The task calls for each record to be given again exactly.

# # # # # # #

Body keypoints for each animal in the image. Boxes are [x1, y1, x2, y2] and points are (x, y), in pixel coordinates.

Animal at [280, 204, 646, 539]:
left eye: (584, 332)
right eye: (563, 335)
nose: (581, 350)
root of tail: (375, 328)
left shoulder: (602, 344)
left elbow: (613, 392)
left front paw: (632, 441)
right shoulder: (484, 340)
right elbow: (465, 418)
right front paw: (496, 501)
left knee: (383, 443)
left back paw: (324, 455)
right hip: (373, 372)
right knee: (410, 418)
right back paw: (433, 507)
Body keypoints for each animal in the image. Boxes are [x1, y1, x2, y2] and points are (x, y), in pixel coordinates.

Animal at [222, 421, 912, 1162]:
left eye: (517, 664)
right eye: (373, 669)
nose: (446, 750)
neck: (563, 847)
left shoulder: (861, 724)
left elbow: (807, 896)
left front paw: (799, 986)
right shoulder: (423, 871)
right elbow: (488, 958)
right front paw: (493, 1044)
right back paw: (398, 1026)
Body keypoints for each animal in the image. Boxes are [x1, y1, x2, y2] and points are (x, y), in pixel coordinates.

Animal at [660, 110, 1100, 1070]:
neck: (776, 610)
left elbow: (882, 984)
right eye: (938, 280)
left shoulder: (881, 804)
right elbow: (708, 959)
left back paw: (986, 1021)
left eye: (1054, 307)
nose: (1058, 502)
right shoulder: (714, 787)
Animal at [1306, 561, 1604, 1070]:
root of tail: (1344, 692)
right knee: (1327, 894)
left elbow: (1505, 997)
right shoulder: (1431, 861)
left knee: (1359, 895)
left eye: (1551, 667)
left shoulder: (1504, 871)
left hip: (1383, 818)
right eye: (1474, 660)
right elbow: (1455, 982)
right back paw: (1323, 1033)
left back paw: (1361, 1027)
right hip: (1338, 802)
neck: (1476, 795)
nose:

# # # # # # #

**Exercise output**
Body keypoints for each animal in the image. Boxes are [x1, y1, x2, y2] and points are (x, y), in pixel coordinates.

Animal at [280, 204, 646, 539]:
left eye: (584, 332)
right eye: (563, 335)
nose: (581, 350)
root of tail: (375, 328)
left shoulder: (602, 344)
left elbow: (613, 392)
left front paw: (632, 441)
right shoulder: (484, 340)
right elbow: (465, 418)
right front paw: (496, 501)
left knee: (383, 443)
left back paw: (324, 455)
right hip: (373, 372)
right knee: (410, 418)
right back paw: (433, 507)
Body keypoints for each animal in the image. Boxes are [x1, y1, x2, y2] and points are (x, y), in pixel coordinates.

Animal at [222, 421, 912, 1162]:
left eye: (517, 664)
right eye: (373, 669)
nose: (446, 750)
neck: (563, 847)
left shoulder: (861, 724)
left elbow: (807, 896)
left front paw: (799, 986)
right shoulder: (423, 871)
right elbow: (488, 958)
right front paw: (493, 1044)
right back paw: (398, 1026)
Body keypoints for each animal in the image. Boxes are [x1, y1, x2, y2] and points are (x, y), in pixel coordinates.

Animal at [660, 110, 1100, 1070]:
neck: (776, 610)
left elbow: (882, 984)
right eye: (938, 280)
left shoulder: (881, 804)
right elbow: (708, 959)
left back paw: (986, 1021)
left eye: (1054, 307)
nose: (1058, 502)
right shoulder: (714, 787)
Animal at [1306, 561, 1604, 1070]:
root of tail: (1344, 692)
right knee: (1327, 894)
left elbow: (1505, 997)
right shoulder: (1431, 861)
left knee: (1359, 895)
left eye: (1551, 667)
left shoulder: (1504, 871)
left hip: (1383, 818)
right eye: (1474, 660)
right elbow: (1455, 982)
right back paw: (1323, 1033)
left back paw: (1361, 1027)
right hip: (1338, 802)
neck: (1476, 795)
nose:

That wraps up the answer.